Stolen data can also be used as bargaining chips for attackers who may threaten to publicly release or sell it on the dark web unless ransom demands are met. The potential consequences of such data breaches can be severe for schools as well as ‌individuals whose information is compromised. Schools are also bound by General Data Protection Regulations (GDPR) which can impose fines if data is not upheld with integrity and a breach occurs.

How to mitigate the damage from ransomware and other cybercrime

While the evolving threat of ransomware is evidently serious, it is not impossible to overcome. It does mean that schools will have to make key and budget-conscious decisions on safeguarding data and information in light of the complex and changing cyber threat landscape. 

Basic threat prevention and data security measures include enforcing strong password policies for students and teachers, ensuring that all logins are unique and meet minimum criteria, and backing these measures up with multi-factor authentication (MFA) where possible. Recent stats from Microsoft say that MFA reduces the risk of successful cyber attacks by blocking over 99.9% of account compromises.

Systems and software must be regularly patched and updated to protect them from known vulnerabilities and weak spots, robust backups and recovery solutions must be deployed, and email security must be enhanced to minimise the potential for phishing and malware entry. 
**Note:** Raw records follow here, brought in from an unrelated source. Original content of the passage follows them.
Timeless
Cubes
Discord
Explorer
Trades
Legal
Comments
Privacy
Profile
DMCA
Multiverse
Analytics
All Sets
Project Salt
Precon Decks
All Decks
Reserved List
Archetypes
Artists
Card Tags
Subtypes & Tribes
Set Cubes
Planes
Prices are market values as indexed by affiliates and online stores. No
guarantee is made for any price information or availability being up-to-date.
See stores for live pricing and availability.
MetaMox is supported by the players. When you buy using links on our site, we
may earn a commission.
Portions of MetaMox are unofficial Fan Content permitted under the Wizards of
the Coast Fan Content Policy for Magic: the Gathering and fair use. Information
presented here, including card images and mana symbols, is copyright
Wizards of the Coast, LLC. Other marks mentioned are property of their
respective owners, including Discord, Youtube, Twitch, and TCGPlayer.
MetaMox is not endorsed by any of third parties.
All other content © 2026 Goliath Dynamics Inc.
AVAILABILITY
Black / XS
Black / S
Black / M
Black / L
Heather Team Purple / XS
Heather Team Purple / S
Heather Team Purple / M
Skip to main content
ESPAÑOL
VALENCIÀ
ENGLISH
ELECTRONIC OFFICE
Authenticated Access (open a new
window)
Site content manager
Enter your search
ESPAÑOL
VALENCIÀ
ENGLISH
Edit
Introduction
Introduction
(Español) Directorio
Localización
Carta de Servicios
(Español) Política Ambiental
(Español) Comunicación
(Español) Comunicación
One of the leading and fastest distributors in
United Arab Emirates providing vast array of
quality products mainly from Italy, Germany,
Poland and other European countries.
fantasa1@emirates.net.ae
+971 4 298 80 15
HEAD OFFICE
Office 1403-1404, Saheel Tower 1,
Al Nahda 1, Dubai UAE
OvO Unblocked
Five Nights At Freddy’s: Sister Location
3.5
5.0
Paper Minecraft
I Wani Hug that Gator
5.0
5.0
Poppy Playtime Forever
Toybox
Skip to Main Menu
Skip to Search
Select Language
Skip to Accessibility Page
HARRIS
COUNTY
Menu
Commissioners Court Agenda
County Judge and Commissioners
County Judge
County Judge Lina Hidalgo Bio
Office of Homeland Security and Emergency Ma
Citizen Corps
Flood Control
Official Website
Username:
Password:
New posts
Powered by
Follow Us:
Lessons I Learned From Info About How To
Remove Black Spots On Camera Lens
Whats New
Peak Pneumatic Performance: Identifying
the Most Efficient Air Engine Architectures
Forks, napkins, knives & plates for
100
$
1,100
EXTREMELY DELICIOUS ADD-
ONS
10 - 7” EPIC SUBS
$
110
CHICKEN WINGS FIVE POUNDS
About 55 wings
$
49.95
Fundamentally, however, as all education providers know, the most important facet is understanding the what, the where, and the how. Fostering a culture of greater cyber awareness is pivotal in helping schools overcome almost any security issue including ransomware. Encourage open communication and clear reporting procedures, promote safe computing practices and adherence to clear security policies, and regularly review and update security measures in light of emerging threats.

Continuous vigilance and proactive measures are key

Headteachers and school decision-makers must recognise that ransomware is a constantly evolving threat, with new attack vectors and methods emerging regularly. Therefore, simply upgrading to new security solutions and software won’t be enough on their own to safeguard any and all cyber threats. Security is an ongoing tactic that must be balanced with other, everyday activities for schools, such as teaching, support, and administration. Strengthening security as a whole is only possible if there is an inherent alignment across all staff and students in a facility. 

While taking the preventative steps above will drastically reduce a school’s threat exposure, headteachers must take continuous proactive measures to safeguard assets, ensure the continuity of their operations, and protect the privacy and well-being of students and staff alike.